Лёгкие пёрышки облаков плыли по прозрачной глади неба. Где-то далеко овсянка выводила своё «зинь-зинь-зинь-зииик». Трава и листва на деревьях радовали свежей зеленью, видно, ночью шёл дождь, луж не оставил, но округу умыл.
– Наносили, – не стал отпираться Михаил. – Но тогда все в этом доме на ногах уже были, а сегодня я, получается, ворвался, когда хозяева ещё отдыхают – это несколько неловко.
– Ну, меня вы не разбудили, я пташка ранняя, – улыбнулась Аннушка, поворачиваясь к гостю. – Да и других не потревожили, так что неловкость ваша излишняя. Маменька вчера на вечерней службе в храме задержалась, а папенька дожидался её. Сегодня даже визит Леонтия Афанасьевича их в столь ранний час поднять не смог бы.
– Оно и к лучшему, что ваши родные отдыхают ещё, – пожал плечами Михаил и наконец-то перевёл взгляд с ковра на собеседницу. – Мы с вами серьёзно поговорить сможем. Нам есть о чём, – он показал ладонь с красующимся на ней Знаком.
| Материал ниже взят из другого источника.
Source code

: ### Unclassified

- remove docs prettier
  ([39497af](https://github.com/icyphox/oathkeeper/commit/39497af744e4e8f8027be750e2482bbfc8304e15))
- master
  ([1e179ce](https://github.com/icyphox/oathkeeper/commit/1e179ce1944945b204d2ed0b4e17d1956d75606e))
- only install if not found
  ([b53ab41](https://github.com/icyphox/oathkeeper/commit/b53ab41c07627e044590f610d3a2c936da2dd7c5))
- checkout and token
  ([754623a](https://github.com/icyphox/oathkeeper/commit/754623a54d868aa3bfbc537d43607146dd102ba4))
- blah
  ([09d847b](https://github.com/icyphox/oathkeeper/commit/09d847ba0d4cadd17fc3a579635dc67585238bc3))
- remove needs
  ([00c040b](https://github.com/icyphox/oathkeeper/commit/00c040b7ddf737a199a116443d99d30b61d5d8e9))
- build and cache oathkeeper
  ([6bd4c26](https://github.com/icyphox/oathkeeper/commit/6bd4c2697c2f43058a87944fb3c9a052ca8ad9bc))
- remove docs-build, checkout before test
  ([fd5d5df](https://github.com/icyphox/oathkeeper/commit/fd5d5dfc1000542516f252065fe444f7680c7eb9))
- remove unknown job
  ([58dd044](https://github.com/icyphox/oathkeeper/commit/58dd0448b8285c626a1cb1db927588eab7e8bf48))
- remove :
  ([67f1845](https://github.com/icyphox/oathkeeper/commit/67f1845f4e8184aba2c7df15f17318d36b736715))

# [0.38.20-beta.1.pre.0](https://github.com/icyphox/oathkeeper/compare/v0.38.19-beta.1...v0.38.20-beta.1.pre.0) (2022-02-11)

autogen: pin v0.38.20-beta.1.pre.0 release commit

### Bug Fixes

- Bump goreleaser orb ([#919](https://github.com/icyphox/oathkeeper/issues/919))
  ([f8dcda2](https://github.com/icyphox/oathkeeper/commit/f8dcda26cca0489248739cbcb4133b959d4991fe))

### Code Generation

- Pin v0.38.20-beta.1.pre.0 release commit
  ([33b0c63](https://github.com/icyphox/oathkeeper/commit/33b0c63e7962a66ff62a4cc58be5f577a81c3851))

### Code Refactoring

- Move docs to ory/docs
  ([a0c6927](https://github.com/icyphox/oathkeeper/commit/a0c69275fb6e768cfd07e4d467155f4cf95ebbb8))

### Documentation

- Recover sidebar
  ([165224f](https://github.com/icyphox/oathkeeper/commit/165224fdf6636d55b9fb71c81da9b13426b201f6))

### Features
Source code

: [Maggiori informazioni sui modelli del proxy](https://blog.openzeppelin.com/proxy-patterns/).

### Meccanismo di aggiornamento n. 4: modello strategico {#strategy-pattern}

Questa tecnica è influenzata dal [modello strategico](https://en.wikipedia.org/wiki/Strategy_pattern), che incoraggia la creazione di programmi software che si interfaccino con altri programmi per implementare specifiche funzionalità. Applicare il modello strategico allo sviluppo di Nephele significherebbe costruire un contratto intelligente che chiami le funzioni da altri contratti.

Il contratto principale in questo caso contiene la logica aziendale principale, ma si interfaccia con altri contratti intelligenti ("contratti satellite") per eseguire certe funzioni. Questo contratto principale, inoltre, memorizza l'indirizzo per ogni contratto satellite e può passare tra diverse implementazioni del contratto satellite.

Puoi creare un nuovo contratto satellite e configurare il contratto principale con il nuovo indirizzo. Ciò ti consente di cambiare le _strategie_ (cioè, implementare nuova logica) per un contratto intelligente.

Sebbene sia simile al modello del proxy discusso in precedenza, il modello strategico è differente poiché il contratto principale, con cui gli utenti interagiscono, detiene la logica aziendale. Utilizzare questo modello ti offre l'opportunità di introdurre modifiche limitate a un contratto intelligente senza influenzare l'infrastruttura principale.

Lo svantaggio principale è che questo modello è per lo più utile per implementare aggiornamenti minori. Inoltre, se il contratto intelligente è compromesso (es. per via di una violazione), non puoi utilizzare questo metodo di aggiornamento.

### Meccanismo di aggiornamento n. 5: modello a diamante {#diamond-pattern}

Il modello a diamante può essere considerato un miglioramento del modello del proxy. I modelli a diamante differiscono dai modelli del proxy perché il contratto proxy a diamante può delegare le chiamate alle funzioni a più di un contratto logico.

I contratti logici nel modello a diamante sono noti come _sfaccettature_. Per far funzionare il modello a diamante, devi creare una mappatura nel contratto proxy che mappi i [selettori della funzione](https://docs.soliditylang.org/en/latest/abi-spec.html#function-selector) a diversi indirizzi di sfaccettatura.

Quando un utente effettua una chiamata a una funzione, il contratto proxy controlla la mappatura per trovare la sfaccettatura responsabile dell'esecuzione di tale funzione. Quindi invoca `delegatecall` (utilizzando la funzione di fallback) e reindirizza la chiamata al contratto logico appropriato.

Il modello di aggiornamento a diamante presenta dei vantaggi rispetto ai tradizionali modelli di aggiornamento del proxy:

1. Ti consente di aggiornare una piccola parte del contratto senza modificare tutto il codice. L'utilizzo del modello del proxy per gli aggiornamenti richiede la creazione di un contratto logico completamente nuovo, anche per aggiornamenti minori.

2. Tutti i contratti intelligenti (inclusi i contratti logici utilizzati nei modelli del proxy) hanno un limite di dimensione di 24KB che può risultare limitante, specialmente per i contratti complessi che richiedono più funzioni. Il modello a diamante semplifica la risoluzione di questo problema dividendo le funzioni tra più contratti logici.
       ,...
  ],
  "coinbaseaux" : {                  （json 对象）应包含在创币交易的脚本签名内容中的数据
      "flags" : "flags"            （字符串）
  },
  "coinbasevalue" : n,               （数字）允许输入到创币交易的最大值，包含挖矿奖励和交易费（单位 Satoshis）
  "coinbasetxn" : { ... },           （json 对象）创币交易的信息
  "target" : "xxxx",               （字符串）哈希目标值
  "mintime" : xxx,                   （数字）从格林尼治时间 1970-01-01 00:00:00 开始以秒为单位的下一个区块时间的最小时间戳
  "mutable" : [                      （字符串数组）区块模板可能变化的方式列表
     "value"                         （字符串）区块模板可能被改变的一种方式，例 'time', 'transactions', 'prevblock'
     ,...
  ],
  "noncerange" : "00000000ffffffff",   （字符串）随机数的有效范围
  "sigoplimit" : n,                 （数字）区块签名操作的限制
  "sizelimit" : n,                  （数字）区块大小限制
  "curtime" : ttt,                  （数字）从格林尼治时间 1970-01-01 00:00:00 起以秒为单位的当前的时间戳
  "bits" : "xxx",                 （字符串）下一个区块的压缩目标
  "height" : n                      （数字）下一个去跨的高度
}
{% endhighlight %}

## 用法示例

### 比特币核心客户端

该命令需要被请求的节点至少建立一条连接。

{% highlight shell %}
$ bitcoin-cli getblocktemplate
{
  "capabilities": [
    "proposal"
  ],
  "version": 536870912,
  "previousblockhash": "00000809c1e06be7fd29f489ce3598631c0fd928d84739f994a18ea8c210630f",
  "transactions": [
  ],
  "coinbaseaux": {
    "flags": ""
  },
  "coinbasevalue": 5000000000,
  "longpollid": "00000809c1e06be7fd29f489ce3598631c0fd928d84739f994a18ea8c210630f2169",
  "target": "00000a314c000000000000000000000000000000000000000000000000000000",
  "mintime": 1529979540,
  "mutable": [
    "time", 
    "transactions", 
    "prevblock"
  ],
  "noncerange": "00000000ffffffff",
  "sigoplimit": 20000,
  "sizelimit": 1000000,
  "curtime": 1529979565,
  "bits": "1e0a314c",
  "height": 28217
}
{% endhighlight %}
– Есть, – согласилась Аннушка. – Ещё одно условие накануне зачлось. Расскажете? Нет? Ваше право. Я, признаться, поняла, что первоначально ошибалась и думала о вас хуже, чем вы есть на самом деле. Сейчас я благодарна за то, что, имея возможность повернуть пари в свою пользу, вы благородно оставляете владение усадьбой за папенькой…
Глаза её лучились мягким светом раскаяния и доброго расположения к собеседнику. Михаил поморщился и поспешил перебить её:
– Постойте. Не спешите благодарить меня за намерения и деяния, которые я не ощущаю и не совершал.
Анна умолкла и настороженно уставилась на гостя. Больше всего в эту минуту она напоминала бельчонка, раздумывающего перед пригоршней орехов в ладони человека: убежать сразу или сперва схватить угощение?
– Раз уж речь зашла о первоначальном впечатлении, – с грустной усмешкой продолжил Михаил, – то я совершил гораздо большую ошибку, нежели вы. Я вас при первой встрече вообще всерьёз не воспринял, а потому и слов ваших особо не слушал…
Анна прищурилась и, склонив голову набок, ждала продолжения.
– Не слушал, – признался Михаил, – и не слышал. В итоге даже условий пари не знаю.
Глаза Аннушки округлились, а брови круто изогнулись дугами.
Михаил пожал плечами, поднялся из кресла и тоже подошёл к окну. Одуряюще пахло пионами. Растущий неподалёку куст был густо усыпан роскошными нежно-розовыми, почти белыми цветами.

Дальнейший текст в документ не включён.